EXCERPT TO READ Block Start
Why don't you try some simple cases like the number '4'.
OFCOURSE I have tried my function, simple & hard input alike, I wouldn't have spent days rewritting testing, rewritting without testing!?

This is what my code produces for input:
- 25852
2 with multiplicity 2
3 with multiplicity 2
5 with multiplicity 2
7 with multiplicity .... crash
- 8
2 with multiplicity 3 = works
- 135
6 with multiplicity ... crash

You need to give us more of a feeling that you have really tried.
A little bit of evidence...

C++ Syntax (Toggle Plain Text) 
  1. void factorise(bigInt I) {
  2.  
  3.      bigInt one(1); // used to increment big ints
  4.      bigInt zero;   // find if a bigInt equals zero
  5.      bigInt result;
  6.      bigInt temp(I);
  7.      bigInt P(1);
  8.      bigInt R(1);
  9.      bigInt mult;
  10.  
  11.      while (!I.lessOrEqual(one)) {  
  12.  
  13.            P = P.add(one); 
  14.            temp = I;
  15.  
  16.            temp.divide(P,temp,R);
  17.
EXCERPT TO READ Block End
AVAILABLE DATA Block Start
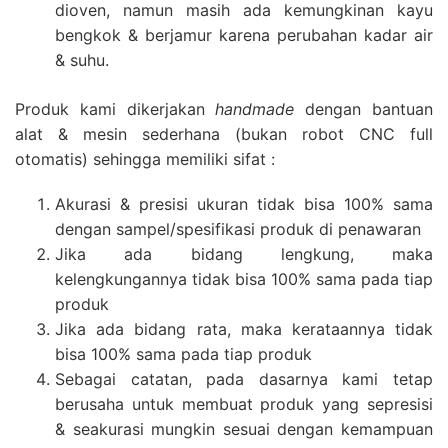
dioven, namun masih ada kemungkinan kayu
bengkok & berjamur karena perubahan kadar air
& suhu.
Produk kami dikerjakan
handmade
dengan bantuan
alat & mesin sederhana (bukan robot CNC full
otomatis) sehingga memiliki sifat :
Akurasi & presisi ukuran tidak bisa 100% sama
dengan sampel/spesifikasi produk di penawaran
Jika ada bidang lengkung, maka
kelengkungannya tidak bisa 100% sama pada tiap
produk
Jika ada bidang rata, maka kerataannya tidak
bisa 100% sama pada tiap produk
Sebagai catatan, pada dasarnya kami tetap
berusaha untuk membuat produk yang sepresisi
& seakurasi mungkin sesuai dengan kemampuan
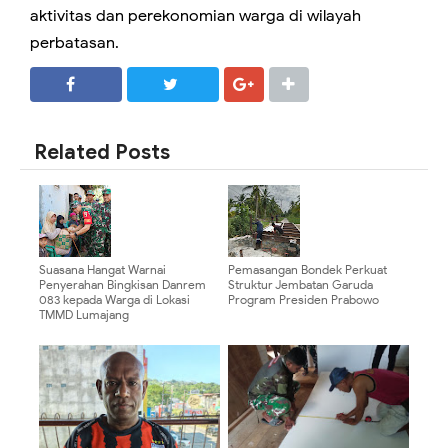
aktivitas dan perekonomian warga di wilayah
perbatasan.
SHARE
SHARE
Related Posts
Suasana Hangat Warnai
Pemasangan Bondek Perkuat
Penyerahan Bingkisan Danrem
Struktur Jembatan Garuda
083 kepada Warga di Lokasi
Program Presiden Prabowo
TMMD Lumajang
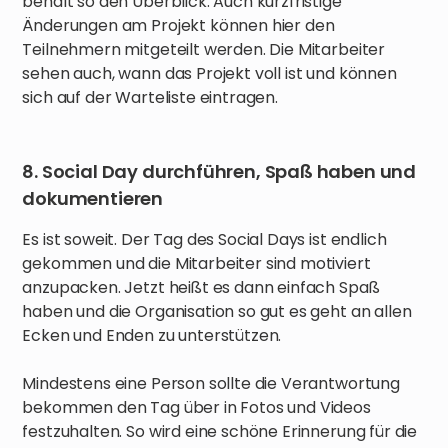
behält so den Überblick. Auch kurzfristige
Änderungen am Projekt können hier den
Teilnehmern mitgeteilt werden. Die Mitarbeiter
sehen auch, wann das Projekt voll ist und können
sich auf der Warteliste eintragen.
8. Social Day durchführen, Spaß haben und
dokumentieren
Es ist soweit. Der Tag des Social Days ist endlich
gekommen und die Mitarbeiter sind motiviert
anzupacken. Jetzt heißt es dann einfach Spaß
haben und die Organisation so gut es geht an allen
Ecken und Enden zu unterstützen.
Mindestens eine Person sollte die Verantwortung
bekommen den Tag über in Fotos und Videos
festzuhalten. So wird eine schöne Erinnerung für die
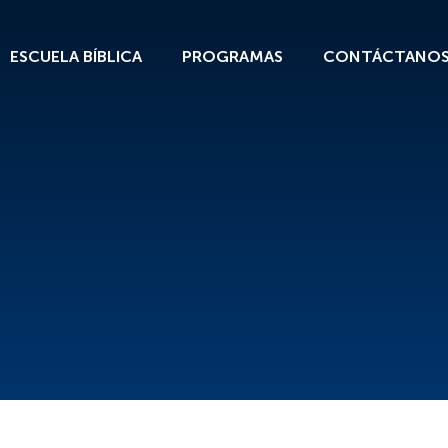
ESCUELA BÍBLICA
PROGRAMAS
CONTÁCTANO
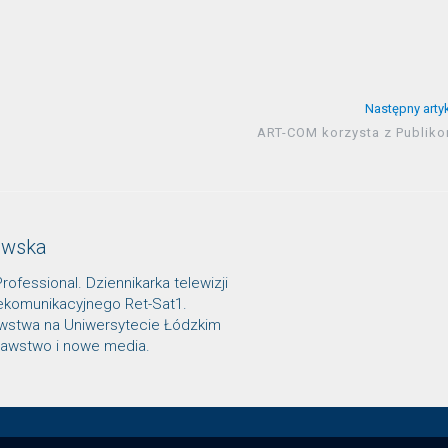
Następny arty
ART-COM korzysta z Publiko
owska
Professional. Dziennikarka telewizji
lekomunikacyjnego Ret-Sat1.
awstwa na Uniwersytecie Łódzkim
znawstwo i nowe media.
AVAILABLE DATA Block End
[INSTRUCTIONS]
1. Please copy the lines from the rows exactly, everything from the line containing "aktivitas dan perekonomian warga di wilayah" down to the line containing "TMMD Lumajang", including both of those lines.
2. Write what comes next in the forum thread about the C++ factorise function, starting after its last line.

[RESULTS FOR THE EXERCISE]
1.
aktivitas dan perekonomian warga di wilayah
perbatasan.
SHARE
SHARE
Related Posts
Suasana Hangat Warnai
Pemasangan Bondek Perkuat
Penyerahan Bingkisan Danrem
Struktur Jembatan Garuda
083 kepada Warga di Lokasi
Program Presiden Prabowo
TMMD Lumajang

2.
  18.            if (!R.isEqual(zero)) { // MAY NEED TO CHANGE TO IF STATEMENT
  19.                temp.divide(P,temp,R); 
  20.                P = P.add(one);
  21.            }
  22.  
  23.            // Now P is the smallest prime factors of I
  24.            P.writeBigInt();  // OR I.writeBigInt();
  25.            cout << " with multiplicity ";
  26.  
  27.            mult = one;
  28.  
  29.            I.divide(P,temp,R);
  30.  
  31.            //while (R.isEqual(zero)) {
  32.              while (!I.lessOrEqual(P)) { // && !R.isEqual(zero)) {
  33.                   I.divide(P,I,R);
  34.                   mult = mult.add(one);    
  35.            }
  36.  
  37.            mult.writeBigInt();
  38.            cout << endl;
  39.  
  40.      }
  41.  
  42. }
  43.  
  44. void fact(bigInt I) {
  45.  
  46.      bigInt one(1); // used to increment big ints
  47.      bigInt zero;   // find if a bigInt equals zero
  48.      bigInt result;
  49.      bigInt temp(I);
  50.      bigInt P(1);
  51.      bigInt R(1);
  52.      bigInt mult(1);
  53.  
  54.      while (!I.lessOrEqual(one)) {
  55.            temp = I;
  56.          while (one.lessThan(temp)) {
  57.  
  58.  
  59.                 temp.divide(P,temp,R);
  60.                 P = P.add(one);
  61.                 if (R.isEqual(zero) && one.lessThan(temp)) {
  62.                     break;
  63.                 }     
  64.           }
  65.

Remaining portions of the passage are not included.